Barbell Overhead Press – Use this lift to improve your shoulder stability. Do not turn it into an incline press. Get the elbows in front of your body. Touch the barbell to your clavicle if you can. Try to get a full range of motion out of your shoulder joint. The weight comes over time
Stay in a Good Spot this Block
You want to add just enough sets and weight to feel like you worked out, but it is not quite a challenge yet. You want a solid workout where you leave feeling accomplished.
Plan your workout and write down the weight, sets, and rep range in the Workout Plan PDF to get you ready for Week 2.
The rep range will be the same. The only difference is that you may not be at the top of the rep range this week. This means you should still strive to hit 12 reps on key lifts and 15 reps on accessory lifts.

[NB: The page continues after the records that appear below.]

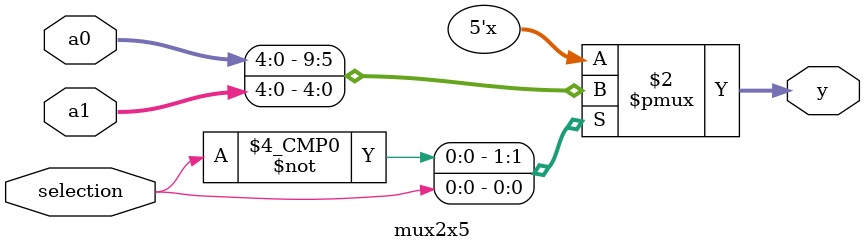
<source format=v>

`timescale 1ns / 1ps

module mux2x5(input [4:0] a0, a1,
              input selection,
              output reg [4:0] y);
               
    always@(a0, a1, selection) begin
        case(selection)
            1'b0: 
                y = a0;
            1'b1:
                y = a1;
        endcase
    end
endmodule

</source>
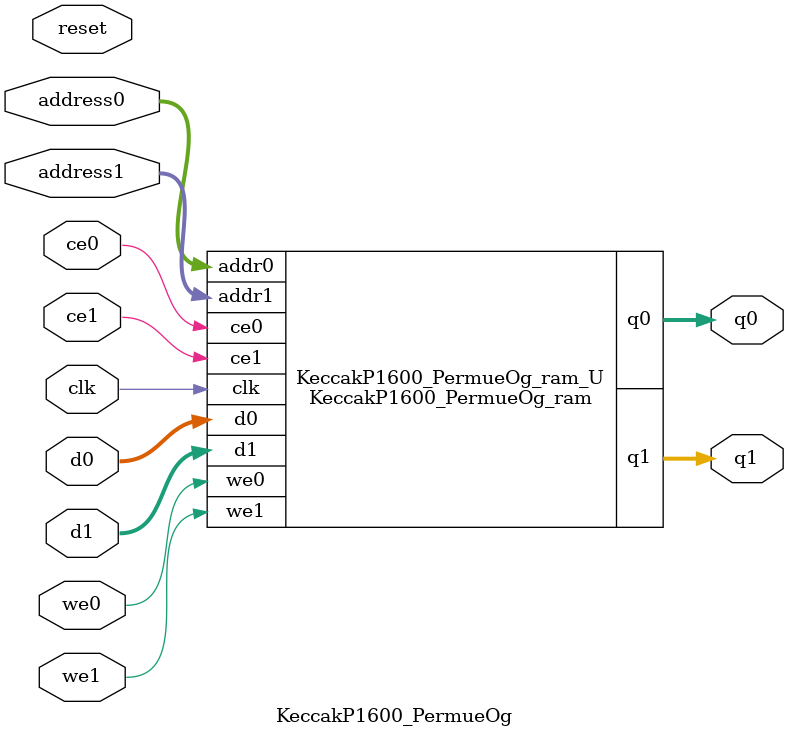
<source format=v>
`timescale 1 ns / 1 ps
module KeccakP1600_PermueOg_ram (addr0, ce0, d0, we0, q0, addr1, ce1, d1, we1, q1,  clk);

parameter DWIDTH = 64;
parameter AWIDTH = 5;
parameter MEM_SIZE = 25;

input[AWIDTH-1:0] addr0;
input ce0;
input[DWIDTH-1:0] d0;
input we0;
output reg[DWIDTH-1:0] q0;
input[AWIDTH-1:0] addr1;
input ce1;
input[DWIDTH-1:0] d1;
input we1;
output reg[DWIDTH-1:0] q1;
input clk;

(* ram_style = "block" *)reg [DWIDTH-1:0] ram[0:MEM_SIZE-1];




always @(posedge clk)  
begin 
    if (ce0) begin
        if (we0) 
            ram[addr0] <= d0; 
        q0 <= ram[addr0];
    end
end


always @(posedge clk)  
begin 
    if (ce1) begin
        if (we1) 
            ram[addr1] <= d1; 
        q1 <= ram[addr1];
    end
end


endmodule

`timescale 1 ns / 1 ps
module KeccakP1600_PermueOg(
    reset,
    clk,
    address0,
    ce0,
    we0,
    d0,
    q0,
    address1,
    ce1,
    we1,
    d1,
    q1);

parameter DataWidth = 32'd64;
parameter AddressRange = 32'd25;
parameter AddressWidth = 32'd5;
input reset;
input clk;
input[AddressWidth - 1:0] address0;
input ce0;
input we0;
input[DataWidth - 1:0] d0;
output[DataWidth - 1:0] q0;
input[AddressWidth - 1:0] address1;
input ce1;
input we1;
input[DataWidth - 1:0] d1;
output[DataWidth - 1:0] q1;



KeccakP1600_PermueOg_ram KeccakP1600_PermueOg_ram_U(
    .clk( clk ),
    .addr0( address0 ),
    .ce0( ce0 ),
    .we0( we0 ),
    .d0( d0 ),
    .q0( q0 ),
    .addr1( address1 ),
    .ce1( ce1 ),
    .we1( we1 ),
    .d1( d1 ),
    .q1( q1 ));

endmodule


</source>
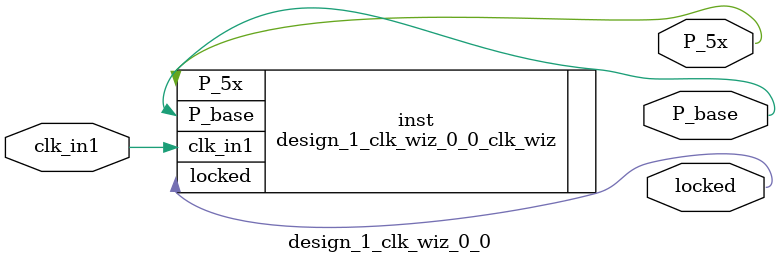
<source format=v>


`timescale 1ps/1ps

(* CORE_GENERATION_INFO = "design_1_clk_wiz_0_0,clk_wiz_v6_0_11_0_0,{component_name=design_1_clk_wiz_0_0,use_phase_alignment=true,use_min_o_jitter=false,use_max_i_jitter=false,use_dyn_phase_shift=false,use_inclk_switchover=false,use_dyn_reconfig=false,enable_axi=0,feedback_source=FDBK_AUTO,PRIMITIVE=MMCM,num_out_clk=2,clkin1_period=10.000,clkin2_period=10.000,use_power_down=false,use_reset=false,use_locked=true,use_inclk_stopped=false,feedback_type=SINGLE,CLOCK_MGR_TYPE=NA,manual_override=false}" *)

module design_1_clk_wiz_0_0 
 (
  // Clock out ports
  output        P_base,
  output        P_5x,
  // Status and control signals
  output        locked,
 // Clock in ports
  input         clk_in1
 );

  design_1_clk_wiz_0_0_clk_wiz inst
  (
  // Clock out ports  
  .P_base(P_base),
  .P_5x(P_5x),
  // Status and control signals               
  .locked(locked),
 // Clock in ports
  .clk_in1(clk_in1)
  );

endmodule

</source>
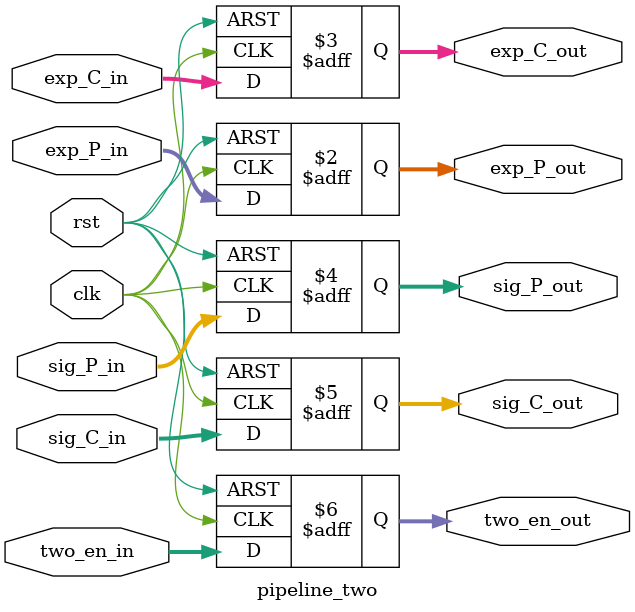
<source format=v>
module pipeline_two (clk, rst, exp_P_in, sig_P_in, two_en_in, exp_C_in, sig_C_in, exp_P_out, sig_P_out, two_en_out, exp_C_out, sig_C_out);
    
    input clk, rst;
    input [7:0] exp_P_in, exp_C_in;
    input [49:0] sig_P_in, sig_C_in;
    input [1:0] two_en_in;
    output reg [7:0] exp_P_out, exp_C_out;
    output reg [49:0] sig_P_out, sig_C_out;
    output reg [1:0] two_en_out;


    always @(posedge clk , posedge rst) begin
        if(rst) begin
            exp_P_out <= 8'b0;
            sig_P_out <= 50'b0;
            two_en_out <= 2'b0;
            exp_C_out <= 8'b0;
            sig_C_out <= 50'b0;
        end
        else begin
            exp_P_out <= exp_P_in;
            sig_P_out <= sig_P_in;
            two_en_out <= two_en_in;
            exp_C_out <= exp_C_in;
            sig_C_out <= sig_C_in;
        end
    end

endmodule
</source>
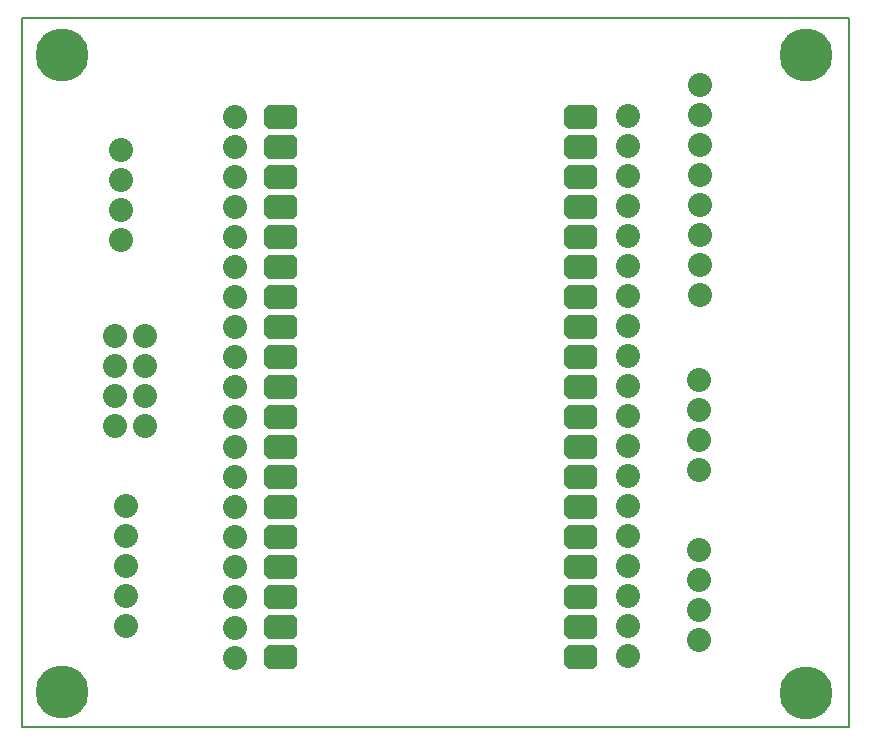
<source format=gbr>
G04 PROTEUS RS274X GERBER FILE*
%FSLAX45Y45*%
%MOMM*%
G01*
%AMDIL000*
4,1,8,
-1.397000,0.711200,-1.092200,1.016000,1.092200,1.016000,1.397000,0.711200,1.397000,-0.711200,
1.092200,-1.016000,-1.092200,-1.016000,-1.397000,-0.711200,-1.397000,0.711200,
0*%
%ADD10DIL000*%
%ADD11C,2.032000*%
%ADD12C,4.500000*%
%ADD13C,0.203200*%
D10*
X-1307623Y+2166179D03*
X-1307623Y+1912179D03*
X-1307623Y+1658179D03*
X-1307623Y+1404179D03*
X-1307623Y+1150179D03*
X-1307623Y+896179D03*
X-1307623Y+642179D03*
X-1307623Y+388179D03*
X-1307623Y+134179D03*
X-1307623Y-119812D03*
X-1307623Y-373821D03*
X-1307623Y-627821D03*
X-1307623Y-881821D03*
X-1307623Y-1135821D03*
X-1307623Y-1389821D03*
X-1307623Y-1643821D03*
X-1307623Y-1897821D03*
X-1307623Y-2151821D03*
X-1307623Y-2405821D03*
X+1232377Y-2405821D03*
X+1232377Y-2151821D03*
X+1232377Y-1897821D03*
X+1232377Y-1643821D03*
X+1232377Y-1389821D03*
X+1232377Y-1135821D03*
X+1232377Y-881821D03*
X+1232377Y-627821D03*
X+1232377Y-373821D03*
X+1232377Y-119812D03*
X+1232377Y+134179D03*
X+1232377Y+388179D03*
X+1232377Y+642179D03*
X+1232377Y+896179D03*
X+1232377Y+1150179D03*
X+1232377Y+1404179D03*
X+1232377Y+1658179D03*
X+1232377Y+1912179D03*
X+1232377Y+2166179D03*
D11*
X-2617623Y-2144599D03*
X-2617623Y-1890599D03*
X-2617623Y-1636599D03*
X-2617623Y-1382599D03*
X-2617623Y-1128599D03*
X-2665377Y+1884821D03*
X-2665377Y+1630821D03*
X-2665377Y+1376821D03*
X-2665377Y+1122821D03*
X+2232377Y-58222D03*
X+2232377Y-312222D03*
X+2232377Y-566222D03*
X+2232377Y-820222D03*
X+2232377Y-1499420D03*
X+2232377Y-1753420D03*
X+2232377Y-2007420D03*
X+2232377Y-2261420D03*
X-2711939Y+309232D03*
X-2711939Y+55232D03*
X-2711939Y-198768D03*
X-2711939Y-452768D03*
X-2457939Y-452768D03*
X-2457939Y-198768D03*
X-2457939Y+55232D03*
X-2457939Y+309232D03*
X+2245037Y+2431519D03*
X+2245037Y+2177519D03*
X+2245037Y+1923519D03*
X+2245037Y+1669519D03*
X+2245037Y+1415519D03*
X+2245037Y+1161519D03*
X+2245037Y+907519D03*
X+2245037Y+653519D03*
X-1697623Y+2161179D03*
X-1697623Y+1907179D03*
X-1697623Y+1653179D03*
X-1697623Y+1399179D03*
X-1697623Y+1145179D03*
X-1697623Y+891179D03*
X-1697623Y+637179D03*
X-1697623Y+383179D03*
X-1697623Y+129179D03*
X-1697623Y-124821D03*
X-1697623Y-378821D03*
X-1697623Y-632821D03*
X-1697623Y-886821D03*
X-1697623Y-1140821D03*
X-1697623Y-1394821D03*
X-1697623Y-1648821D03*
X-1697623Y-1902821D03*
X-1697623Y-2157821D03*
X-1697623Y-2411821D03*
X+1632377Y+2171179D03*
X+1632377Y+1917179D03*
X+1632377Y+1663179D03*
X+1632377Y+1409179D03*
X+1632377Y+1155179D03*
X+1632377Y+901179D03*
X+1632377Y+647179D03*
X+1632377Y+393179D03*
X+1632377Y+139179D03*
X+1632377Y-114821D03*
X+1632377Y-368821D03*
X+1632377Y-622821D03*
X+1632377Y-876821D03*
X+1632377Y-1130821D03*
X+1632377Y-1384821D03*
X+1632377Y-1638821D03*
X+1632377Y-1892821D03*
X+1632377Y-2147821D03*
X+1632377Y-2401821D03*
D12*
X-3160000Y+2690000D03*
X+3140000Y+2690000D03*
X-3160000Y-2700000D03*
X+3140000Y-2710000D03*
D13*
X-3500000Y-3000000D02*
X+3500000Y-3000000D01*
X+3500000Y+3000000D01*
X-3500000Y+3000000D01*
X-3500000Y-3000000D01*
M02*

</source>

I encourage you to pick a single weight for your working sets for each exercise. Use that same weight on each working set to make it easier to track progress. As you add more sets, you will notice that on the last set, your reps are most likely to be the lowest.
As long as your last set is still in the rep range, this performance drop is okay and expected as your muscles get depleted. Make sure you choose a weight that allows you to be at the top of the rep range for most (if not all) of your working sets. RIR 3 is the goal for each of your sets, however, it is possible that your last set may get closer to RIR 2.
Stay away from RIR 1! You do not want to build fatigue too fast. It is better to have the reps drop and stay in the rep range. Achieving RIR 3 takes priority over staying at the top of the rep range.
Try to do the fewest amount of sets you need to get a good pump in the muscle. However, if you need more to feel a pump then this is the week to do a little more.
Do enough sets where you struggle to maintain RIR 3 on your last set of each key lift. This is a great way to measure your effort to make sure that you are not going too hard too early but also that you are not taking it too easy.
Week 2 is the Goldie Lochs week. We want just enough but not too much volume. However, you may be able to tolerate more volume than the previous block if you recovered well. Consider doing slightly more work if you think your body can handle it and if you are doing a good job managing stress in your life.
It is important to rest a little longer when the weights are heavier. If you struggle to maintain RIR 3 on your sets, you may need to rest a little longer between sets.
However, whenever your rest is shorter it does have the advantage of giving you a better pump and it prevents you from lifting too heavy, so you can do more sets in the same time span without giving excessive fatigue.
Above all else: Make sure your rest periods are not too short where it compromises your form!
Fill out the table with your expected weights and sets before you go workout, so you have a clear mission. Then adjust based on actual performance.